> **TASK DETAILS**
What is needed is an exact copy of the lines in the listing below, from the one with "pinky pip: (581, 323)" up to and including the one with "middle pip: (310, 268)", with no other lines.

> **DATA SHOWN**
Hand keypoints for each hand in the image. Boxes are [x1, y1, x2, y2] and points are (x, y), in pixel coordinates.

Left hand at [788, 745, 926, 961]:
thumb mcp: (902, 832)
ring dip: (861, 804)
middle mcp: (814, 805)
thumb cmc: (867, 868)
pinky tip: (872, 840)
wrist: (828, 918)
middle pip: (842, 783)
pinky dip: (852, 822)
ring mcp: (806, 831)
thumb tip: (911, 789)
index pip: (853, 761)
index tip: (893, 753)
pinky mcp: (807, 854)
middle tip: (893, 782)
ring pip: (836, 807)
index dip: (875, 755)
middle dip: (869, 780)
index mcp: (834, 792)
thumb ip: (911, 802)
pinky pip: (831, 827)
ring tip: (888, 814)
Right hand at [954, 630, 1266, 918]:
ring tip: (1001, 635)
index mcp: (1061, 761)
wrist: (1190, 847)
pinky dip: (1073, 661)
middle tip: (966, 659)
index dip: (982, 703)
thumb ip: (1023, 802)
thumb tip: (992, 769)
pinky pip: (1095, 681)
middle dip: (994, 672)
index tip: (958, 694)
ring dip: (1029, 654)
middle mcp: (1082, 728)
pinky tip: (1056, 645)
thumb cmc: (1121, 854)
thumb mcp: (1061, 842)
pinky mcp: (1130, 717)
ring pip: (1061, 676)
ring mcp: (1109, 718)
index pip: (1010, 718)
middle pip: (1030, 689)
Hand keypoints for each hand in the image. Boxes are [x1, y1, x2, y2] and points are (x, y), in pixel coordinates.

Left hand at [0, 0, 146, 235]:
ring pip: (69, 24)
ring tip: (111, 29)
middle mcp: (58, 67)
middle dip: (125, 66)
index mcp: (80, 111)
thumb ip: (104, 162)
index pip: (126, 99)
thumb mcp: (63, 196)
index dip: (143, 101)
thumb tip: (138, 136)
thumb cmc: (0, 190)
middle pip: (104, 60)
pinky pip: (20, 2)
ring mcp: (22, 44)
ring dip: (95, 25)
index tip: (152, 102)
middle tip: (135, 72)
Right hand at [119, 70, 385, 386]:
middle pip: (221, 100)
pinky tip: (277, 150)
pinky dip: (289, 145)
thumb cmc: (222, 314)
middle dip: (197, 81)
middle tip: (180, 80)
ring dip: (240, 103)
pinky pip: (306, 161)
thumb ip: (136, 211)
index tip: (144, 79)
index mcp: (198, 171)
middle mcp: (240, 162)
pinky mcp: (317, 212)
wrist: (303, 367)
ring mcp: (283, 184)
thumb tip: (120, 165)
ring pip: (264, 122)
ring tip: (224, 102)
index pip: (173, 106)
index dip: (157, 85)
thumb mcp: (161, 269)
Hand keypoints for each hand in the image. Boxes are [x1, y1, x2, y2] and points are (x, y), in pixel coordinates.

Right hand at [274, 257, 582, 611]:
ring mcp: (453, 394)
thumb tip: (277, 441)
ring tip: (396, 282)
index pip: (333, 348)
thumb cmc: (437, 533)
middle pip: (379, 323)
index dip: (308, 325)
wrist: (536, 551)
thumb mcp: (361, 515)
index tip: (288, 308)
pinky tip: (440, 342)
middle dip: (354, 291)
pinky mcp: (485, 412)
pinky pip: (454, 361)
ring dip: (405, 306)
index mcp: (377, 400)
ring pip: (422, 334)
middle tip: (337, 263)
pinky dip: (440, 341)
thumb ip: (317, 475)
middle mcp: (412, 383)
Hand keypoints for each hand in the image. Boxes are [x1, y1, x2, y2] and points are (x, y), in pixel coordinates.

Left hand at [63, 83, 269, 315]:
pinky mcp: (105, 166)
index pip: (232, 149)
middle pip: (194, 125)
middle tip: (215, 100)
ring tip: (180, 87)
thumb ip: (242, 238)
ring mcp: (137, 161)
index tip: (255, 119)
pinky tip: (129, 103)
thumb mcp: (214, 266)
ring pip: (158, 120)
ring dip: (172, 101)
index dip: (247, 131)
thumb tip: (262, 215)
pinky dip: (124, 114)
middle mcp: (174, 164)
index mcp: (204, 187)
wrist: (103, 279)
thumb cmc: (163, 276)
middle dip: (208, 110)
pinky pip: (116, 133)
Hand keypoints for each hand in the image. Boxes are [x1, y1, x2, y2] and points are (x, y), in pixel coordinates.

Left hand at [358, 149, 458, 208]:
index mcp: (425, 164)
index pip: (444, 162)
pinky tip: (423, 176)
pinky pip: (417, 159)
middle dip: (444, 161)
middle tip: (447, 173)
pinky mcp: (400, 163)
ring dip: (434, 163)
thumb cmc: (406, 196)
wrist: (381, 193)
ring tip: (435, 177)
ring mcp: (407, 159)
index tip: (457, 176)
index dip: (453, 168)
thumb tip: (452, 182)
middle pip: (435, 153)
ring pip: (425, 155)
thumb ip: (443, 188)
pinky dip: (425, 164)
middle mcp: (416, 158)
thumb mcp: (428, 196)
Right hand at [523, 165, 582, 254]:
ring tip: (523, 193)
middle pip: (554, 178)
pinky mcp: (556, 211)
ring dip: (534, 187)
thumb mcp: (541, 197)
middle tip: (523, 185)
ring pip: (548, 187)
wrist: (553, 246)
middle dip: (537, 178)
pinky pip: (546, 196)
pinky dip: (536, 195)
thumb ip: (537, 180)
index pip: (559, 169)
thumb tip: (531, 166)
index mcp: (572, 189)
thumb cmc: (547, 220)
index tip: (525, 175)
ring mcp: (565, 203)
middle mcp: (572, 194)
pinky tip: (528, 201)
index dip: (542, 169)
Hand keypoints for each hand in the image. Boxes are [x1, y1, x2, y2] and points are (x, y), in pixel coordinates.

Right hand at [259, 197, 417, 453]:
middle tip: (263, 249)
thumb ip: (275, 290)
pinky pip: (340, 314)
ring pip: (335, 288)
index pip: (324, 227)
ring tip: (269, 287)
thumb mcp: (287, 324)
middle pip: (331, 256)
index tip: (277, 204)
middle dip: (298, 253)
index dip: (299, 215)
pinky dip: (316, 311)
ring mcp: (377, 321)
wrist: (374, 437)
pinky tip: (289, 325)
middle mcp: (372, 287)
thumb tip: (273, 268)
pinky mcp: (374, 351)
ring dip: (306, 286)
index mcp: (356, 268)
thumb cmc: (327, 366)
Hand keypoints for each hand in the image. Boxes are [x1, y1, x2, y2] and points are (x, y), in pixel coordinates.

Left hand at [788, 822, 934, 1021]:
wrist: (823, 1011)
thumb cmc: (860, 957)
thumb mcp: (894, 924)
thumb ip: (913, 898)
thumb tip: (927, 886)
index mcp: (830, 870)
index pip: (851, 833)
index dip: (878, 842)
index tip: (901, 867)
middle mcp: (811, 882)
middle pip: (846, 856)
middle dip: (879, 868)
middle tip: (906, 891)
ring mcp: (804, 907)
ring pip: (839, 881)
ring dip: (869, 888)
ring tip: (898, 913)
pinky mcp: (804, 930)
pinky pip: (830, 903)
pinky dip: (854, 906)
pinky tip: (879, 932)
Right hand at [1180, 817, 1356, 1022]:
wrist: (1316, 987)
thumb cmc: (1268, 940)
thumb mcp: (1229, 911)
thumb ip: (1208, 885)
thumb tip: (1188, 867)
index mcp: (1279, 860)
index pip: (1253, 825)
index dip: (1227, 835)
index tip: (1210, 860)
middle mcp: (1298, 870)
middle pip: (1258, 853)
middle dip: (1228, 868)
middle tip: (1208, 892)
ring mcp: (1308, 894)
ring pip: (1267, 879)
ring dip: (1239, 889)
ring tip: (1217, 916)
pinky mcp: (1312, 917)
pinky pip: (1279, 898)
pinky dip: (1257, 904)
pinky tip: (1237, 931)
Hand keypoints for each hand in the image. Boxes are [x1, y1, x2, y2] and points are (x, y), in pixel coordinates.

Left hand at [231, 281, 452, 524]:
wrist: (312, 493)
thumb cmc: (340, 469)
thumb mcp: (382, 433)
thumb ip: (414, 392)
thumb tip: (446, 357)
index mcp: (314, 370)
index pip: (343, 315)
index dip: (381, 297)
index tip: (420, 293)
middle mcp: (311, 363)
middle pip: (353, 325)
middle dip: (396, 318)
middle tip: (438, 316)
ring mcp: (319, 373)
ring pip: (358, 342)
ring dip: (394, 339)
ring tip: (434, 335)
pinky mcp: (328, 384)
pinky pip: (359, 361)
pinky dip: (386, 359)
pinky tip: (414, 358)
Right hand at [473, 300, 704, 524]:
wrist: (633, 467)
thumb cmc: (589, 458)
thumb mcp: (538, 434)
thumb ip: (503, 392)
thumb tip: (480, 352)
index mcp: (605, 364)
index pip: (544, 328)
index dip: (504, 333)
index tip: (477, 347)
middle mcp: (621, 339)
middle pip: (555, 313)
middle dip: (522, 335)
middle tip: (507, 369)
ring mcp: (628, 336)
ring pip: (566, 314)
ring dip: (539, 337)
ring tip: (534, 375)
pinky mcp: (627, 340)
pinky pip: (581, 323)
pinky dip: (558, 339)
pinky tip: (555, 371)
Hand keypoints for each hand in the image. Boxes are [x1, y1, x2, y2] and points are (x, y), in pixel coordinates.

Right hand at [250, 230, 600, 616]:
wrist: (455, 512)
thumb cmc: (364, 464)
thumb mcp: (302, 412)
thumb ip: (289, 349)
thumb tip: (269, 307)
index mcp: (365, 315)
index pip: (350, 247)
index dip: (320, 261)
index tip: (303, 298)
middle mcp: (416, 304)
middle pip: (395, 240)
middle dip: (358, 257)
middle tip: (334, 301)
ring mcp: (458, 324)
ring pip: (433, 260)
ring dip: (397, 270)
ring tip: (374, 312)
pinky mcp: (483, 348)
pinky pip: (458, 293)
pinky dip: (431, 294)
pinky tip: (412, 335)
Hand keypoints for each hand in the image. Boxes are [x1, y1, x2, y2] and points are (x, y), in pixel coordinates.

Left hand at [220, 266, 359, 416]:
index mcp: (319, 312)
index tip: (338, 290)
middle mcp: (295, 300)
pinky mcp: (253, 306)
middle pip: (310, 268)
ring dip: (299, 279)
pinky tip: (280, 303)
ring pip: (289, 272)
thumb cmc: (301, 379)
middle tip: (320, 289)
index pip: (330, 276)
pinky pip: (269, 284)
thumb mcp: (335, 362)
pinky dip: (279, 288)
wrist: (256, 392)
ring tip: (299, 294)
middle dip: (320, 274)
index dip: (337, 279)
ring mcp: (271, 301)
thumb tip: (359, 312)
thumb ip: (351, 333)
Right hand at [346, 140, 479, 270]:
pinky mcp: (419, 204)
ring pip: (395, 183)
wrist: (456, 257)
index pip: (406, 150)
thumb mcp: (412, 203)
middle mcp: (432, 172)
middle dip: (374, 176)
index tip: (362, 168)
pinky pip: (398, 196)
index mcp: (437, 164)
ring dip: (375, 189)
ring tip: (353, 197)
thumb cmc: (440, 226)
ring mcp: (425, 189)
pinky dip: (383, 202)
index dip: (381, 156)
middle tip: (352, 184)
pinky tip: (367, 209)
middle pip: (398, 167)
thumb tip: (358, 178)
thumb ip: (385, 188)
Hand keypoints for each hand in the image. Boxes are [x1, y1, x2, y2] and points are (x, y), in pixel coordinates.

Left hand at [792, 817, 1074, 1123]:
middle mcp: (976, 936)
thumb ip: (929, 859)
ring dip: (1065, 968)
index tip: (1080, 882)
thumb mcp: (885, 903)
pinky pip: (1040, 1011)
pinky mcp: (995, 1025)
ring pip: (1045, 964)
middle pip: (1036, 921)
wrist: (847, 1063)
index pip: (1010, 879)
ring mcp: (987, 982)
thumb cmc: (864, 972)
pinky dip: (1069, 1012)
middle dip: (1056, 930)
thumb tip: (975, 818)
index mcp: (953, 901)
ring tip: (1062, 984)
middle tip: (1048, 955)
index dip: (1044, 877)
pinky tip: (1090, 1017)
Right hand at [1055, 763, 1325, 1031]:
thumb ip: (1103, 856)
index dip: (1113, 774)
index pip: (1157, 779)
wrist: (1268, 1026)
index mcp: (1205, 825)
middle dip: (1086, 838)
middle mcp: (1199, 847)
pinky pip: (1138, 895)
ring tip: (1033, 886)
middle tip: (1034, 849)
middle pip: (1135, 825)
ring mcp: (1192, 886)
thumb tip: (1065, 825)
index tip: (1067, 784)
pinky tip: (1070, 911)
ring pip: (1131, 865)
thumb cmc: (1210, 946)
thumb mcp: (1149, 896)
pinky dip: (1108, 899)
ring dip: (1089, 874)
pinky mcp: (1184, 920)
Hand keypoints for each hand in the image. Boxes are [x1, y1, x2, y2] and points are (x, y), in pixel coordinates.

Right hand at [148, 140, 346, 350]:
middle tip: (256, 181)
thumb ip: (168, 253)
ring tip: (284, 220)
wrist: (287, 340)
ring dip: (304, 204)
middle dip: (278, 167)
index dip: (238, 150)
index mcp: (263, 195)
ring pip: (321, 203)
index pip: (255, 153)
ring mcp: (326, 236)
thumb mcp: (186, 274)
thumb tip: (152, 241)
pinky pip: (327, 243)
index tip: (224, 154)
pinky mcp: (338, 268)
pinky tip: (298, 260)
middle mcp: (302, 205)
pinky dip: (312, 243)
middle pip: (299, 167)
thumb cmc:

> **SOLUTION FOR THIS EXERCISE**
pinky pip: (581, 323)
pinky dip: (558, 339)
pinky tip: (555, 371)
Hand keypoints for each hand in the image. Boxes are [x1, y1, x2, y2] and points are (x, y), in pixel coordinates.

Right hand at [250, 230, 600, 616]:
wrist: (455, 512)
thumb cmc: (364, 464)
thumb mcp: (302, 412)
thumb ip: (289, 349)
thumb tip: (269, 307)
index mcp: (365, 315)
index pip: (350, 247)
index dip: (320, 261)
index tip: (303, 298)
middle mcp: (416, 304)
middle pip: (395, 240)
middle dip: (358, 257)
middle tip: (334, 301)
ring mcp: (458, 324)
ring pip: (433, 260)
ring dip: (397, 270)
ring tip: (374, 312)
pinky mcp: (483, 348)
pinky pip: (458, 293)
pinky dip: (431, 294)
pinky tip: (412, 335)
Hand keypoints for each hand in the image. Boxes are [x1, y1, x2, y2] and points are (x, y), in pixel coordinates.

Left hand at [220, 266, 359, 416]:
index mcp: (319, 312)
index tip: (338, 290)
middle mcp: (295, 300)
pinky mcp: (253, 306)
middle pip: (310, 268)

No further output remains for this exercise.